- **Text block**:
- - - - -
If Mr. Maliki does nothing to stop the Shiite militias, Sunnis and
Sunni-led governments of Saudi Arabia, Egypt and Jordan, will go
after him. If angry Sunnis and double-crossed Shia don’t get him,
the Kurds may secede thus losing Iraq much-needed oil revenues.
And sooner or later the Washington Neocon War Machine will
take him out. Talk about being stuck in a quagmire! I doubt there’s
a government or sect in the Middle East or the U.S.A.
that doesn’t have Nouri al-Maliki marked for future disposal.
One thing
is for sure, with the addition of 21,500 U.S. troops into what Republican
Senator Charles Hagel calls "that
grinder" the real killing is about to begin. Well, Washington
wanted an escalation and now Washington is going to get one.
With so many
competing puppet
masters trying to pull Prime Minister Mr. Maliki’s strings,
he had better cut and run if he wants to stay alive.
- - - - -
- **Requirement 1**: Please rescale the records from the line with "Provide list of" to the line with "building: (105, 510)", giving all of those lines again, request included. Multiply every coordinate in the answers by 2.15 and round to whole numbers, with halves rounded up.
The passage on Nouri al-Maliki and the records have nothing to do with each other.

- **Rows**:
- - - - -
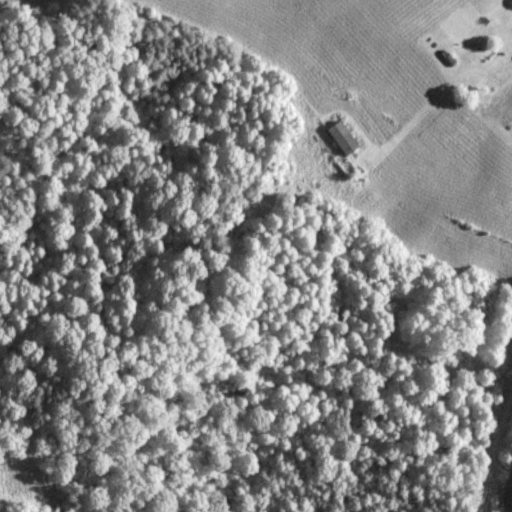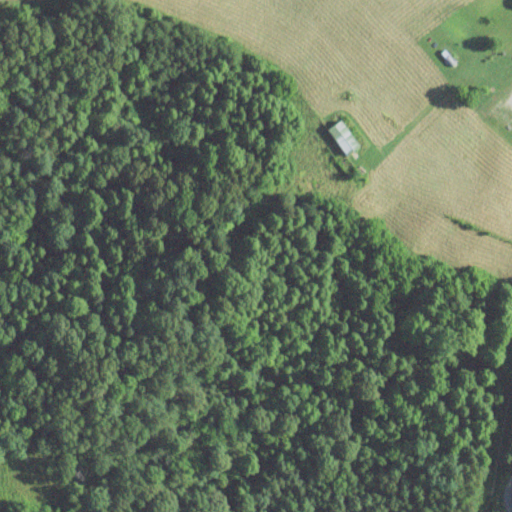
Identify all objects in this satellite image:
- - - - -
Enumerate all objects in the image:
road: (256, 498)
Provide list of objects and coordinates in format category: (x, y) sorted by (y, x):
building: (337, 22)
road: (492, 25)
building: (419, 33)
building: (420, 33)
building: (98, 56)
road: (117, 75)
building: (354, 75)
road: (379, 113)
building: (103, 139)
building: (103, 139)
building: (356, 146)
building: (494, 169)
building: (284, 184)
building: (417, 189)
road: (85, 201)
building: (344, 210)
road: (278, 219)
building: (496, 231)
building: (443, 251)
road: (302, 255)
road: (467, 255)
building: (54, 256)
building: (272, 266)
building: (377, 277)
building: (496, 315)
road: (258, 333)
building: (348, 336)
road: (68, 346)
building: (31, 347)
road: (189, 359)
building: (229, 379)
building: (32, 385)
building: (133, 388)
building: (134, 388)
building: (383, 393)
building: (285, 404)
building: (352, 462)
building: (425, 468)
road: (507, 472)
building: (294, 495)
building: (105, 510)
- - - - -
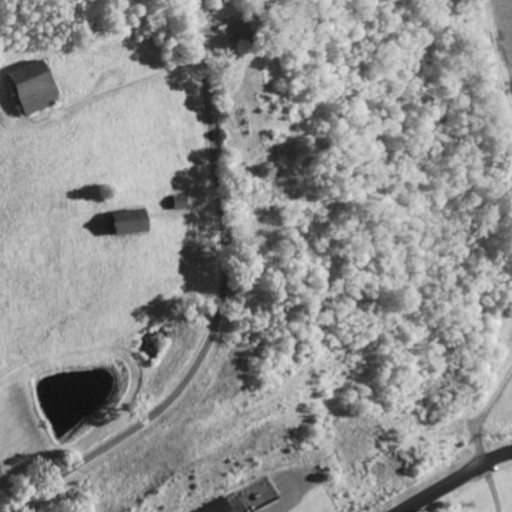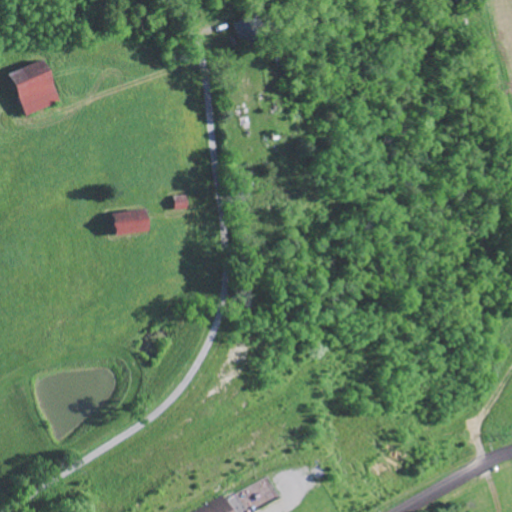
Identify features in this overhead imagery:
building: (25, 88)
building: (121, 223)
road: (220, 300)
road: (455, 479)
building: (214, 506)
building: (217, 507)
- - - - -
- **Requirement 2**:
Answer these questions about the passage on Nouri al-Maliki:
(a) How many U.S. troops are being added?
(b) Which three Sunni-led governments are named?
(c) Who calls it "that grinder"?

- **Written answer 1**:
Provide list of objects and coordinates in format category: (x, y) sorted by (y, x):
building: (725, 47)
road: (1058, 54)
building: (901, 71)
building: (903, 71)
building: (211, 120)
road: (252, 161)
building: (761, 161)
road: (815, 243)
building: (221, 299)
building: (221, 299)
building: (765, 314)
building: (1062, 363)
building: (611, 396)
building: (897, 406)
road: (183, 432)
building: (740, 452)
road: (598, 471)
building: (1066, 497)
building: (952, 540)
road: (649, 548)
road: (1004, 548)
building: (116, 550)
building: (585, 572)
building: (811, 596)
building: (1066, 677)
road: (555, 716)
building: (748, 722)
road: (146, 744)
building: (67, 746)
road: (406, 772)
building: (492, 815)
building: (69, 828)
building: (286, 834)
building: (288, 834)
building: (823, 845)
building: (613, 869)
building: (757, 993)
building: (914, 1006)
road: (1090, 1015)
building: (632, 1064)
building: (226, 1097)

- **Written answer 2**:
(a) 21,500
(b) Saudi Arabia, Egypt and Jordan
(c) Republican Senator Charles Hagel